On Thu, Sep 24, 2009 at 4:28 PM, Brian Brian.Mingus@colorado.edu wrote:
I definitely think it's a good idea to go after the low hanging fruit first, which it sounds like is what they are doing with this 800k. Fixing the core of the problem is definitely not low hanging fruit - it's hard work. On the other hand, the foundation just got a couple million in unrestricted funds, and when I say that they can start fixing the problem at any time, I mean they can seek out an additional grant if necessary for this specific issue. Basically what I am saying is that I don't jive with the perspective that we should accept wikitext as it is and hack in new "fixes" on top of it. I would like to see the foundation go out and try to fix this problem the correct way, starting nowish.

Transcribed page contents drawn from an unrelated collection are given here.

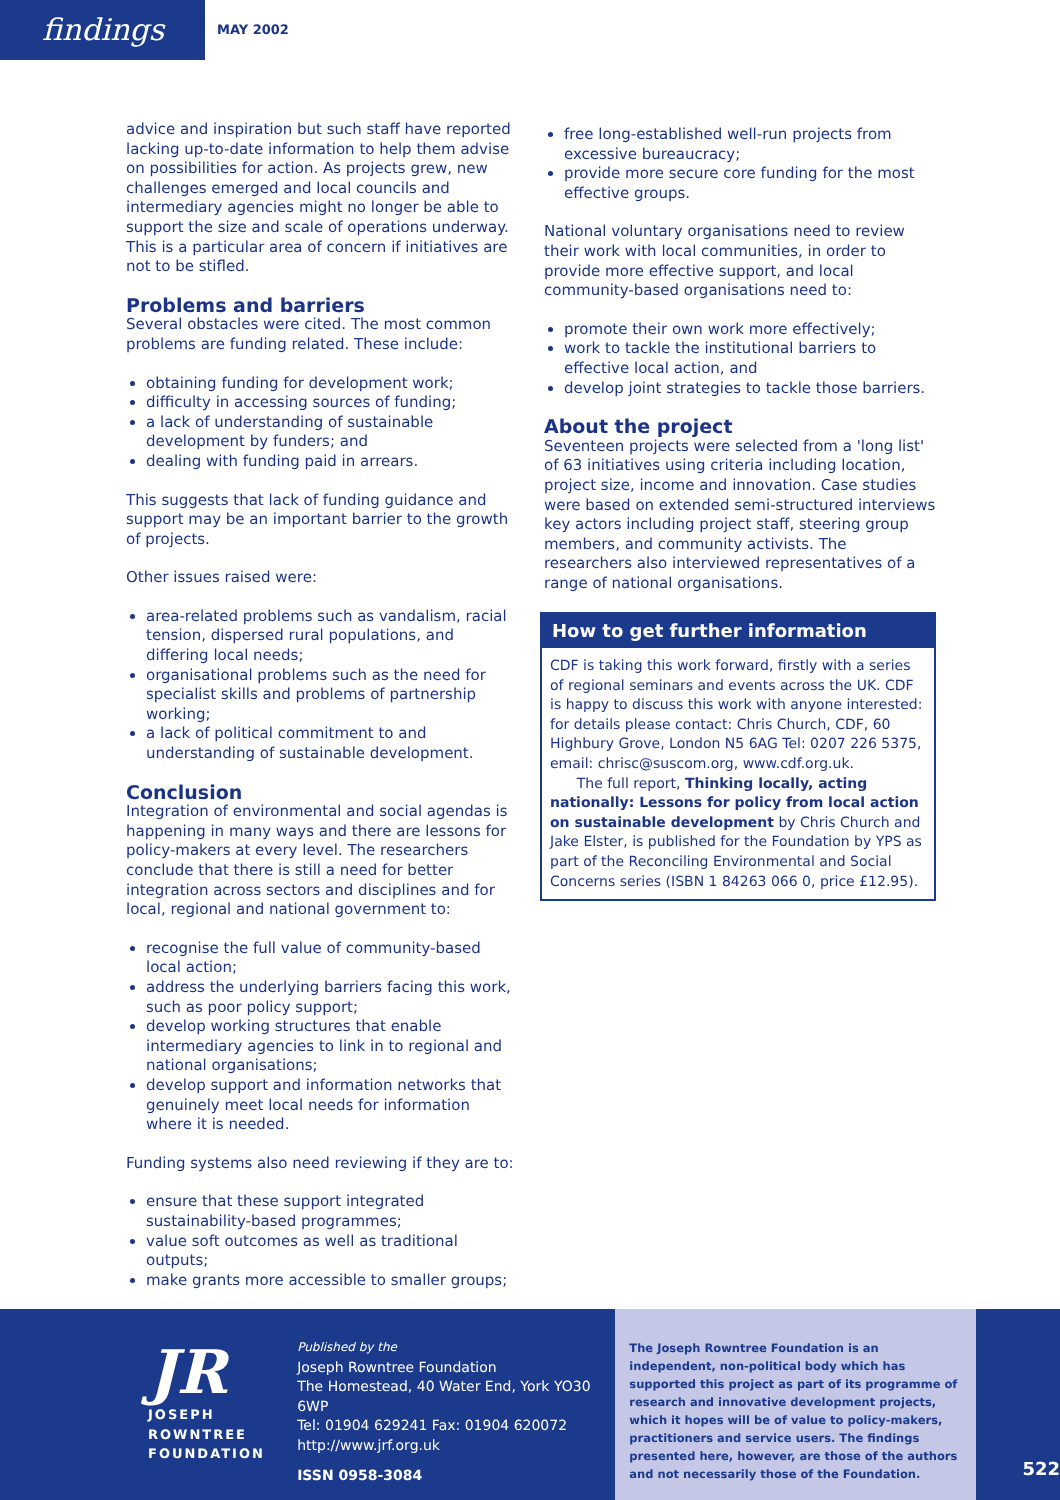findings
MAY 2002
advice and inspiration but such staff have reported lacking up-to-date information to help them advise on possibilities for action. As projects grew, new challenges emerged and local councils and intermediary agencies might no longer be able to support the size and scale of operations underway. This is a particular area of concern if initiatives are not to be stifled.
Problems and barriers
Several obstacles were cited. The most common problems are funding related. These include:
obtaining funding for development work;
difficulty in accessing sources of funding;
a lack of understanding of sustainable development by funders; and
dealing with funding paid in arrears.
This suggests that lack of funding guidance and support may be an important barrier to the growth of projects.
Other issues raised were:
area-related problems such as vandalism, racial tension, dispersed rural populations, and differing local needs;
organisational problems such as the need for specialist skills and problems of partnership working;
a lack of political commitment to and understanding of sustainable development.
Conclusion
Integration of environmental and social agendas is happening in many ways and there are lessons for policy-makers at every level. The researchers conclude that there is still a need for better integration across sectors and disciplines and for local, regional and national government to:
recognise the full value of community-based local action;
address the underlying barriers facing this work, such as poor policy support;
develop working structures that enable intermediary agencies to link in to regional and national organisations;
develop support and information networks that genuinely meet local needs for information where it is needed.
Funding systems also need reviewing if they are to:
ensure that these support integrated sustainability-based programmes;
value soft outcomes as well as traditional outputs;
make grants more accessible to smaller groups;
free long-established well-run projects from excessive bureaucracy;
provide more secure core funding for the most effective groups.
National voluntary organisations need to review their work with local communities, in order to provide more effective support, and local community-based organisations need to:
promote their own work more effectively;
work to tackle the institutional barriers to effective local action, and
develop joint strategies to tackle those barriers.
About the project
Seventeen projects were selected from a 'long list' of 63 initiatives using criteria including location, project size, income and innovation. Case studies were based on extended semi-structured interviews key actors including project staff, steering group members, and community activists. The researchers also interviewed representatives of a range of national organisations.
How to get further information
CDF is taking this work forward, firstly with a series of regional seminars and events across the UK. CDF is happy to discuss this work with anyone interested: for details please contact: Chris Church, CDF, 60 Highbury Grove, London N5 6AG Tel: 0207 226 5375, email: chrisc@suscom.org, www.cdf.org.uk.
The full report, Thinking locally, acting nationally: Lessons for policy from local action on sustainable development by Chris Church and Jake Elster, is published for the Foundation by YPS as part of the Reconciling Environmental and Social Concerns series (ISBN 1 84263 066 0, price £12.95).
JR
JOSEPH
ROWNTREE
FOUNDATION
Published by the
Joseph Rowntree Foundation
The Homestead, 40 Water End, York YO30 6WP
Tel: 01904 629241 Fax: 01904 620072
http://www.jrf.org.uk
ISSN 0958-3084
The Joseph Rowntree Foundation is an independent, non-political body which has supported this project as part of its programme of research and innovative development projects, which it hopes will be of value to policy-makers, practitioners and service users. The findings presented here, however, are those of the authors and not necessarily those of the Foundation.
522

They could do that. I wouldn't be surprised if they start serious WYSIWYG work in a year or two. But there are a *lot* of things on Wikipedia that could be improved. Even with the big grants Wikimedia's now getting, it operates on a budget less than 0.1% that of some comparably large websites (like Google).
Right now I hope we're going to focus on getting more full-time experienced programmers, like hiring a CTO and letting Brion become only senior software architect. We have lots of junior people doing work, but code review is still a huge bottleneck AFAICT. Just look at the current discussion on JS2, for instance, or the outages caused by performance problems that weren't caught before deployment.